O senador Weverton enfatiza que a falta de cumprimento das normas setoriais por parte das concessionárias de energia tem gerado desequilíbrios nas relações contratuais com as empresas de telecomunicações. Ele defende que a regulamentação por meio de uma lei específica pode minimizar problemas críticos e estabelecer uma relação equânime entre as partes envolvidas.

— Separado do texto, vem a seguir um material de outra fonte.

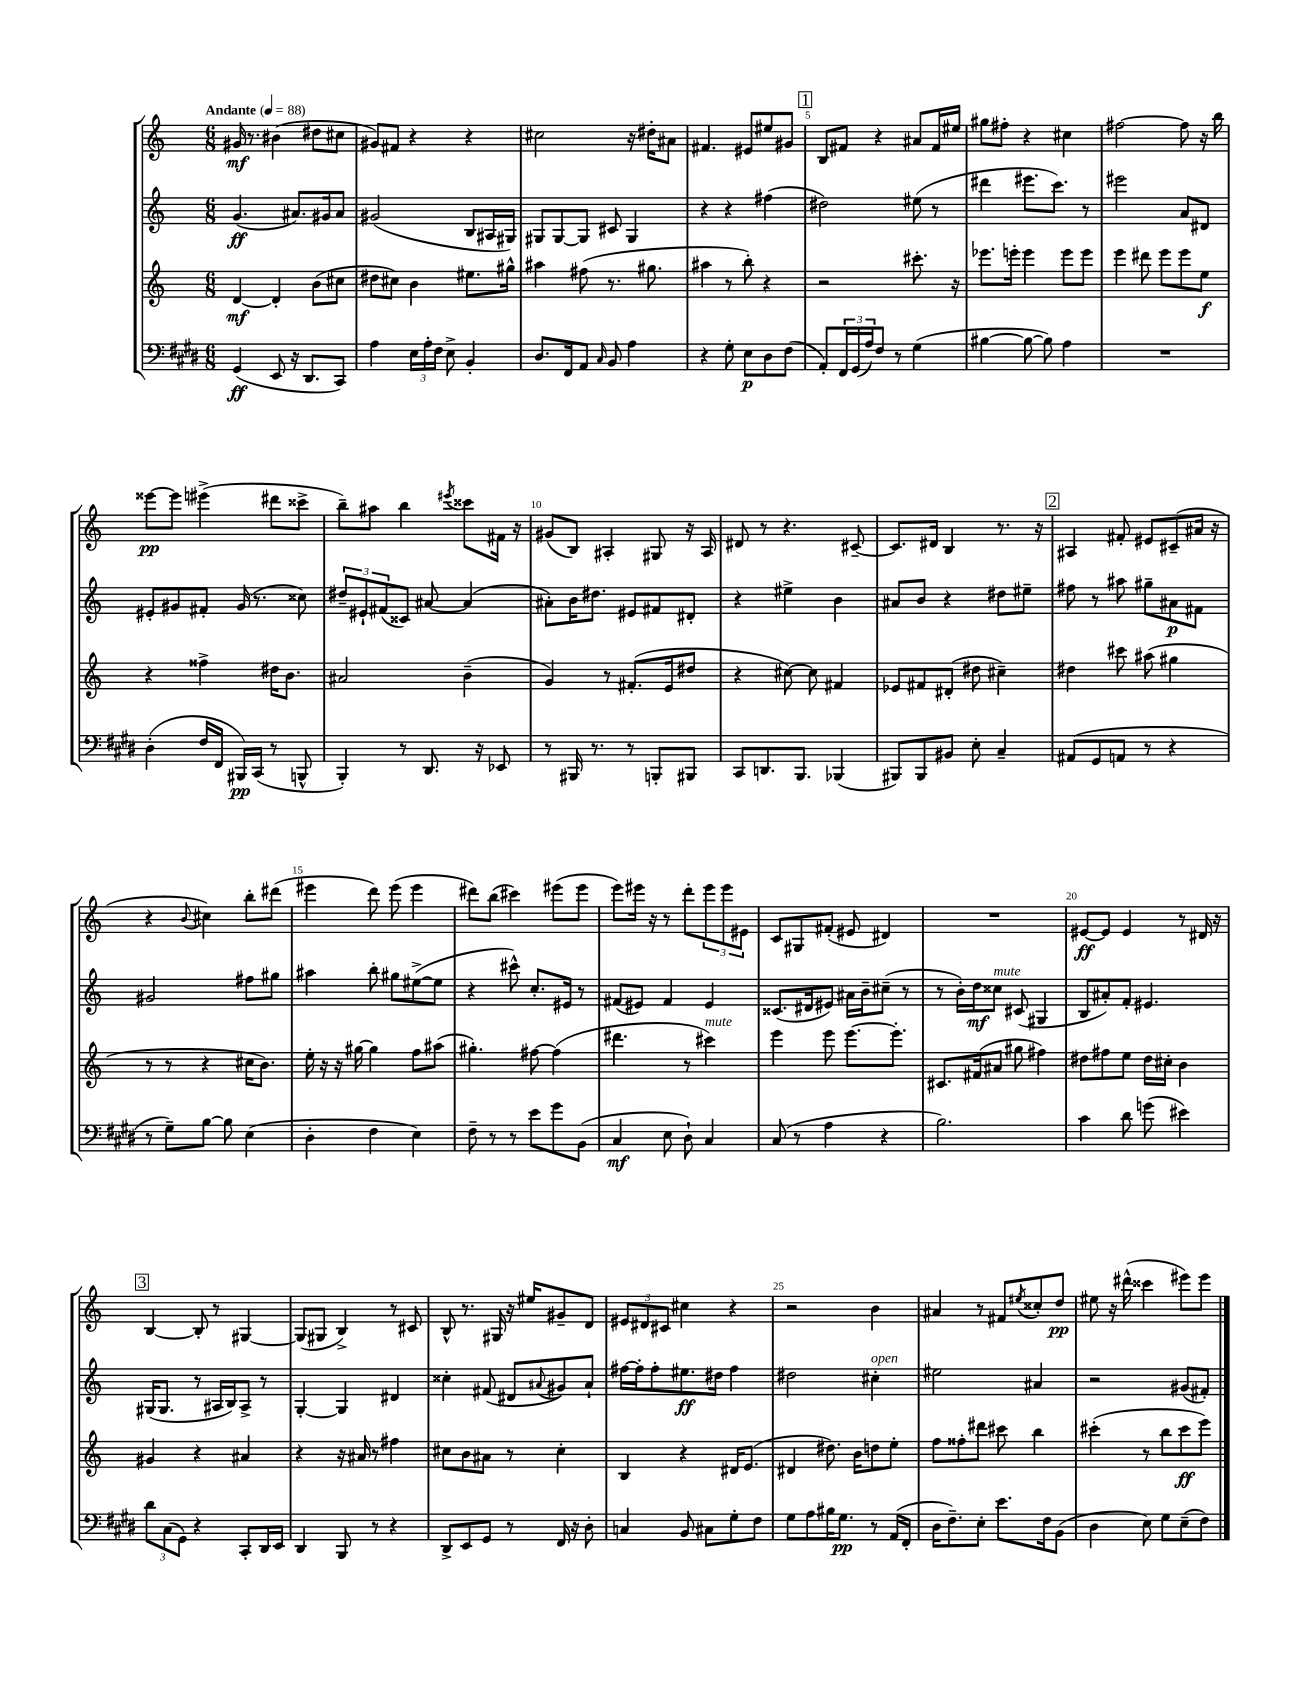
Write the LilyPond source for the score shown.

Um ponto importante do projeto é a penalização de empresas de telecomunicações que utilizarem postes sem o devido contrato, sendo caracterizado como uma infração grave. Nesse caso, a sanção pode levar à caducidade do contrato de concessão, autorização ou permissão.
O projeto também destina recursos do Fundo de Investimento em Infraestrutura Social (Fiis) para o desenvolvimento de redes compartilhadas, abrangendo serviços essenciais como distribuição de energia elétrica, telecomunicações e sistemas de videomonitoramento. O Fiis é alimentado por recursos do Orçamento da União e convênios com diversos órgãos.
Atualmente, o projeto aguarda a distribuição nas comissões da Câmara dos Deputados. Com a urgência já aprovada, existe a possibilidade de que sua análise ocorra diretamente no Plenário. Para que se torne lei, o texto precisará da aprovação das duas casas legislativas.